The equation \(\left[\bar{y}_1(t), \bar{y}_2(t), \bar{y}_3(t)\right] = \left[y_1(t), y_2(t), y_3(t)\right]A\) essentially states that each of the original functions (the fundamental set) can be transformed into the new set of solutions by applying this constant matrix. The matrix captures the linear transformation necessary to go from one basis of solutions to another. In solving for the matrix \(A\), we assumed the simple case where the coefficients \(a_{ij}\) are constants, greatly simplifying the process of determination.

Determinant Calculation

The determinant of a matrix is a scalar value that provides important information about the matrix and the linear transformation it represents. When determining if a set of solutions is also a fundamental set, the calculation of the determinant plays a pivotal role. If the determinant of matrix \(A\), obtained from the relationship between two sets of solutions, is non-zero, it confirms that the second set of solutions is also a fundamental set.

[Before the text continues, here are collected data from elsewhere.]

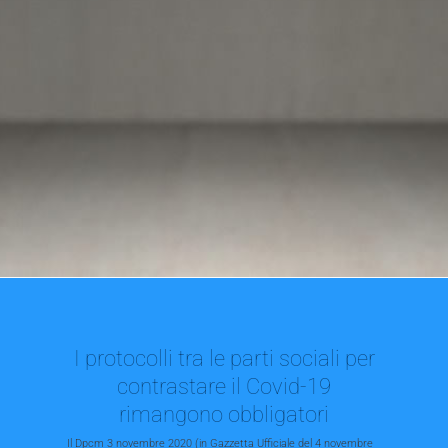
I protocolli tra le parti sociali per
contrastare il Covid-19
rimangono obbligatori
Il Dpcm 3 novembre 2020 (in Gazzetta Ufficiale del 4 novembre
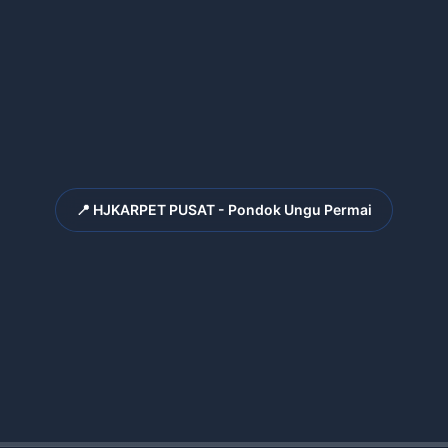
📍 HJKARPET PUSAT - Pondok Ungu Permai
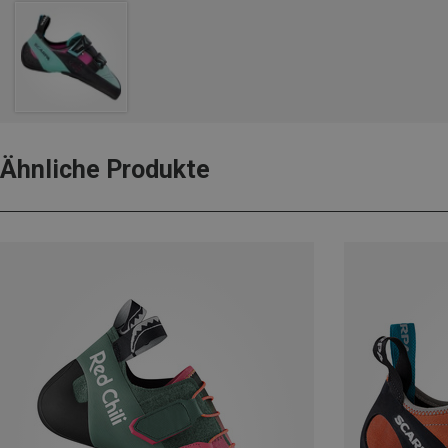
Ähnliche Produkte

In the given exercise, we calculated the determinant of matrix \(A\) and found it to be \(e^{-2}\), which is not equal to zero. Hence, it signifies that the set \(\{\bar{y}_1, \bar{y}_2, \bar{y}_3\}\) is indeed a fundamental set. Determinants are also essential for solving systems of equations, evaluating eigenvalues, and understanding geometric properties of linear transformations, such as area or volume scaling and orientation.